Posted on May 1, 2013 at 10:18 PM

Updated Thursday, May 2 at 5:05 AM

Tania Dall / Eyewitness News
Email: tdall@wwltv.com | Twitter: @taniadall

NEW ORLEANS - It is back to the drawing board when it comes to updating the New Orleans Food Truck ordinance.

On Wednesday, Mayor Mitch Landrieu vetoed a pilot program that the City Council recently approved.

The Ye Olde Kettle Cooker serves up its signature snack at every Wednesday Night at the Square concert series. The man behind the kernels is Robert Stengl. Like other food truck operators across New Orleans, he was happy to see the city modernize its mobile vendor laws.

"It surprises me because it looked like the door was opening to acceptance of a model that works in many other cities across the USA," said Stengl.

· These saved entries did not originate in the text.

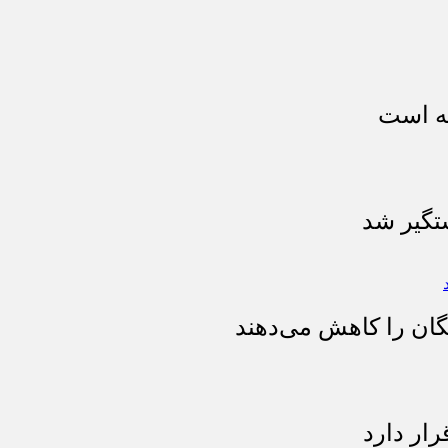
تگیر شد
نگان را کاهش می‌دهند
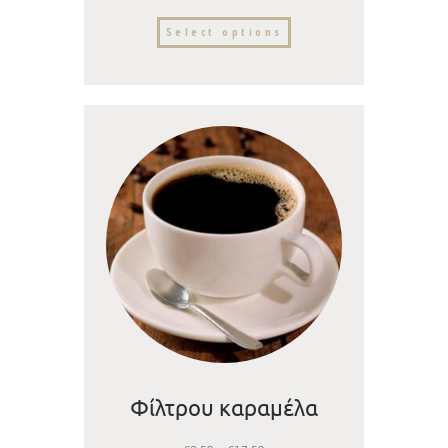
Select options
Φίλτρου καραμέλα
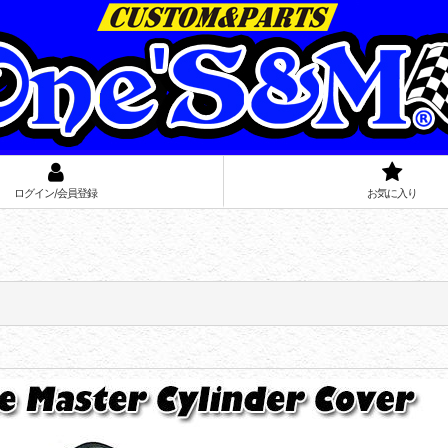
ログイン/会員登録
お気に入り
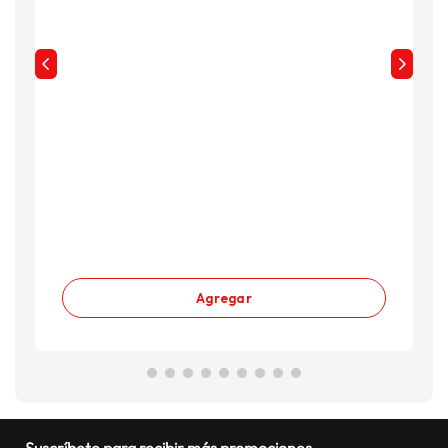
Agregar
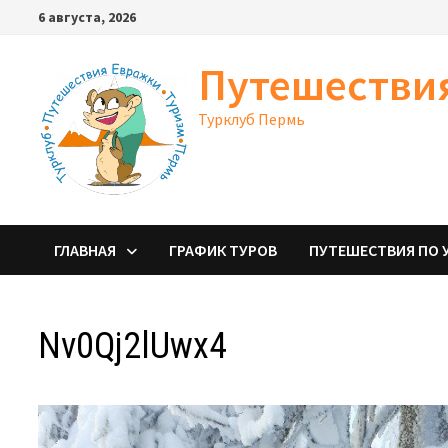
Перейти
6 августа, 2026
к
содержимому
Путешестви
Турклуб Пермь
ГЛАВНАЯ
ГРАФИК ТУРОВ
ПУТЕШЕСТВИЯ ПО 
Nv0Qj2lUwx4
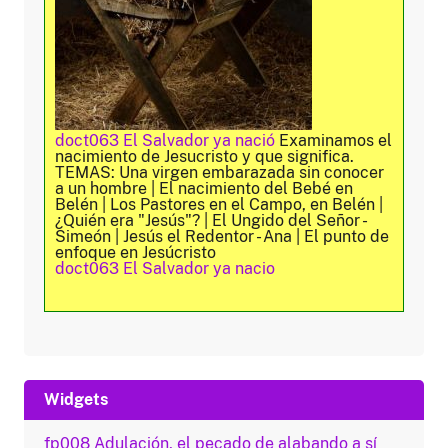
doct063 El Salvador ya nació
Examinamos el
nacimiento de Jesucristo y que significa.
TEMAS: Una virgen embarazada sin conocer
a un hombre | El nacimiento del Bebé en
Belén | Los Pastores en el Campo, en Belén |
¿Quién era "Jesús"? | El Ungido del Señor -
Simeón | Jesús el Redentor - Ana | El punto de
enfoque en Jesúcristo
doct063 El Salvador ya nacio
Widgets
fp008 Adulación, el pecado de alabando a sí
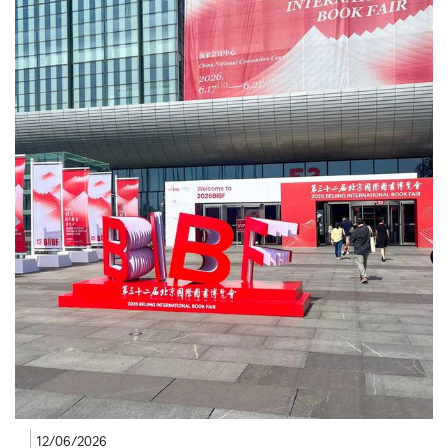
12/06/2026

In mid-April, the City Council voted in favor of a pilot program which would pave the way for 75 more food truck permits; require a 200-foot buffer zone from any restaurant and outline where and when food trucks can operate.

Now Landrieu has put the brakes on that plan.

"It really shows there's a resistance or push back with the mayor's reluctance to sign the bill into law that they don't really want to have food trucks in this city," said Stengl.

Landrieu's letter to the Clerk of Council cites constitutional and equal protection concerns as to why he chose to move forward with the veto.

"In his letter, the Mayor did indicate that he's supportive of the pilot program and perhaps it sounds like it needs to be amended a bit," said Rachel Billow with the New Orleans Food Truck Coalition. The group has worked with city leaders to update mobile vendor laws in the hopes of giving food trucks more leeway.

With the future of the food truck pilot program now in limbo, Billow hopes the mayor's veto won't mean having to start from scratch.

"Hopefully we can figure this out relatively quickly and it won't be a process that continues to drag on," said Billow.

Landrieu's letter to the Clerk of Council also says his staff will work with the New Orleans City Council to develop mobile food vending laws that are "legal, fair and enforceable."

Council-at-large Stacy Head, who pushed for the food truck ordinance, was not available for comment on Thursday night.